Single-cell transcriptomic analysis reveals therapeutic mechanisms of adipose-derived stem cell exosomes in sepsis-induced lung injury

Shao-Chun Wu; Cheng-Shyuan Rau; Yi-Chan Wu; Chia-Wei Lin; Tsu-Hsiang Lu; Chia-Wen Tsai; Ming-Yu Yang; Ching-Hua Hsieh

doi:10.1097/JS9.0000000000002894

Single-cell transcriptomic analysis reveals therapeutic mechanisms of adipose-derived stem cell exosomes in sepsis-induced lung injury

Int J Surg. 2025 Jul 2. doi: 10.1097/JS9.0000000000002894. Online ahead of print.

Authors

Shao-Chun Wu^{1

2}, Cheng-Shyuan Rau³, Yi-Chan Wu⁴, Chia-Wei Lin⁴, Tsu-Hsiang Lu⁴, Chia-Wen Tsai⁴, Ming-Yu Yang², Ching-Hua Hsieh⁴

Affiliations

¹ Department of Anesthesiology, Kaohsiung Chang Gung Memorial Hospital and Chang Gung University College of Medicine, Taiwan.
² Graduate Institute of Clinical Medical Sciences, College of Medicine, Chang Gung University, Taoyuan, Taiwan.
³ Department of Neurosurgery, Kaohsiung Chang Gung Memorial Hospital and Chang Gung University College of Medicine, Taiwan.
⁴ Department of Plastic Surgery, Kaohsiung Chang Gung Memorial Hospital and Chang Gung University College of Medicine, Taiwan.

PMID: 40607951
DOI: 10.1097/JS9.0000000000002894

Abstract

Background: Sepsis-induced acute lung injury (ALI) remains a leading cause of mortality in critically ill patients, with limited effective treatments beyond supportive care. This study investigates the therapeutic efficacy and underlying mechanisms of adipose-derived stem cell (ADSC) exosomes on sepsis-induced lung injury and characterize underlying cellular and molecular mechanisms.

Methods: We employed a cecal ligation and puncture (CLP) mouse model of sepsis and using male C57BL/6 J mice (Mus musculus, 8-10 weeks old) and administered ADSC-derived exosomes intravenously. Animals were randomly assigned to Sham, CLP, or CLP + ADSC-exosome groups. Survival rates (n =12 for each group) and lung histopathology (n =5 for each group) were assessed. Single-cell RNA sequencing was performed on lung tissues to analyze cell type-specific transcriptomic changes and intercellular communication networks (n =2 for each group).

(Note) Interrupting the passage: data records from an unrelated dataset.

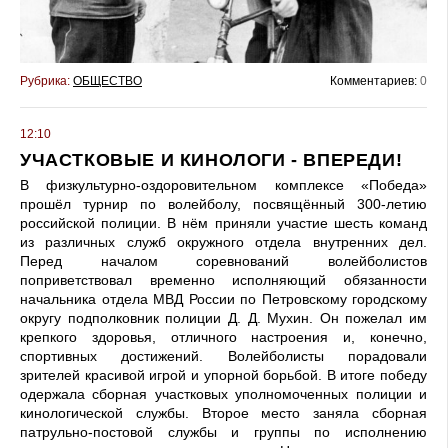
Рубрика:
ОБЩЕСТВО
Комментариев:
0
12:10
УЧАСТКОВЫЕ И КИНОЛОГИ - ВПЕРЕДИ!
В физкультурно-оздоровительном комплексе «Победа»
прошёл турнир по волейболу, посвящённый 300-летию
российской полиции. В нём приняли участие шесть команд
из различных служб окружного отдела внутренних дел.
Перед началом соревнований волейболистов
поприветствовал временно исполняющий обязанности
начальника отдела МВД России по Петровскому городскому
округу подполковник полиции Д. Д. Мухин. Он пожелал им
крепкого здоровья, отличного настроения и, конечно,
спортивных достижений. Волейболисты порадовали
зрителей красивой игрой и упорной борьбой. В итоге победу
одержала сборная участковых уполномоченных полиции и
кинологической службы. Второе место заняла сборная
патрульно-постовой службы и группы по исполнению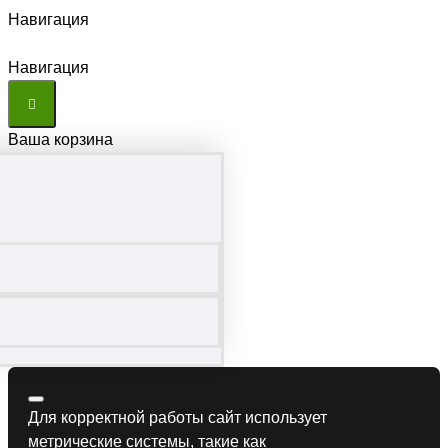
Навигация
Навигация
Ваша корзина
Для корректной работы сайт использует
метрические системы, такие как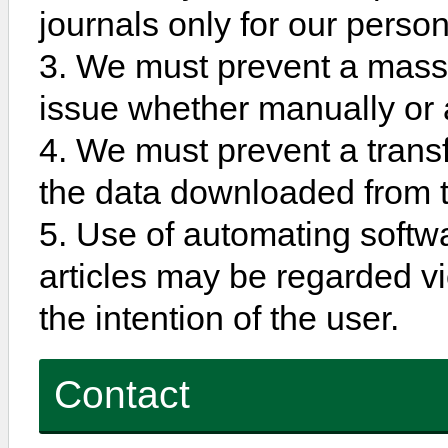
journals only for our person
3. We must prevent a massi
issue whether manually or 
4. We must prevent a transfe
the data downloaded from th
5. Use of automating softw
articles may be regarded vio
the intention of the user.
Contact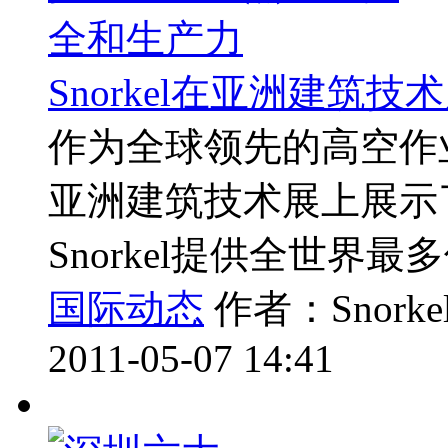
Snorkel在亚洲建筑
作为全球领先的高空作业
亚洲建筑技术展上展示
Snorkel提供全世界最多
国际动态
作者：Snorke
2011-05-07 14:41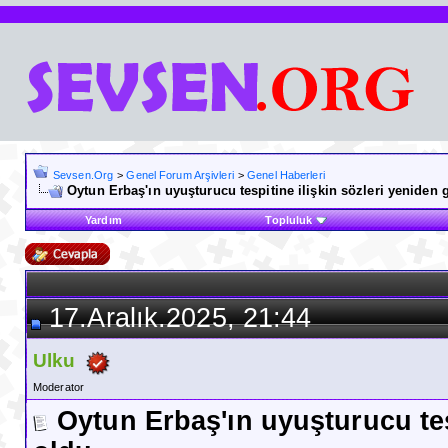
Sevsen.Org
>
Genel Forum Arşivleri
>
Genel Haberleri
Oytun Erbaş'ın uyuşturucu tespitine ilişkin sözleri yenide
Yardım
Topluluk
17.Aralık.2025, 21:44
Ulku
Moderator
Oytun Erbaş'ın uyuşturucu te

Results: ADSC exosome treatment significantly improved survival rates and reduced lung pathology in CLP mice. Treatment altered lung cellular composition, increasing neutrophils, NKT cells, and monocytes while decreasing B and T cells. Gene expression analysis revealed downregulation of pro-inflammatory markers (TNF, IL-10, CCL3, CCL4) and upregulation of tissue repair pathways. In neutrophils, exosomes reduced expression of respiratory burst genes while enhancing tissue repair mechanisms. In monocytes, treatment suppressed inflammatory cytokine production while promoting anti-inflammatory phenotypes. Exosome treatment is associated with transcriptomic changes suggestive of restored intercellular communication networks disrupted by sepsis, with increased signaling via CSF3, ANGPT, SPP1, and CCL pathways.

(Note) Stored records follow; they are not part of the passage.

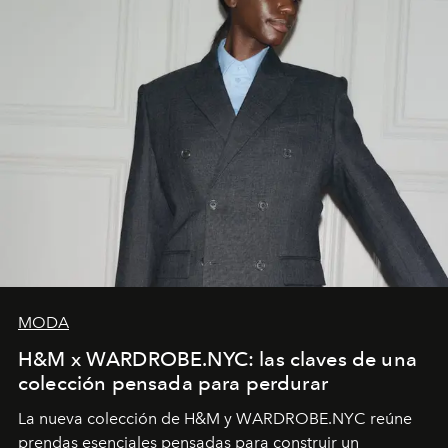
MODA
H&M x WARDROBE.NYC: las claves de una
colección pensada para perdurar
La nueva colección de H&M y WARDROBE.NYC reúne
prendas esenciales pensadas para construir un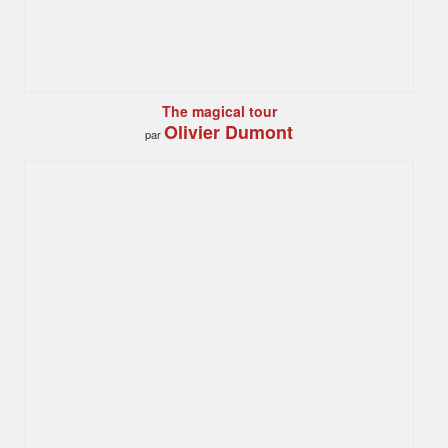
The magical tour
Olivier Dumont
par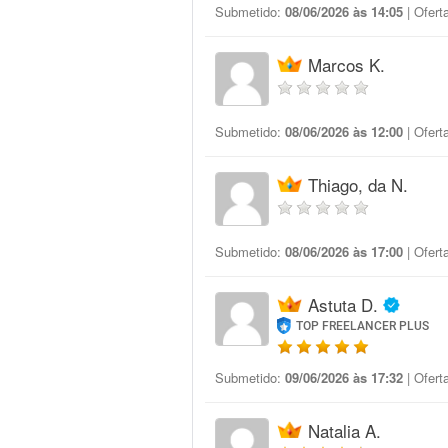
Submetido:
08/06/2026 às 14:05
| Ofert
Marcos K.
Submetido:
08/06/2026 às 12:00
| Ofert
Thiago, da N.
Submetido:
08/06/2026 às 17:00
| Ofert
Astuta D.
TOP FREELANCER PLUS
Submetido:
09/06/2026 às 17:32
| Ofert
Natalia A.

Conclusion: ADSC-derived exosomes effectively treat sepsis-induced lung injury by rebalancing the cellular environment and restoring homeostasis through modulation of immune cell function and intercellular communication, offering potential as a cell-free novel therapeutic approach for sepsis-related pulmonary complications.

Keywords: acute lung injury; adipose-derived stem cells; exosomes; sepsis; single-cell RNA sequencing (scRNA-seq).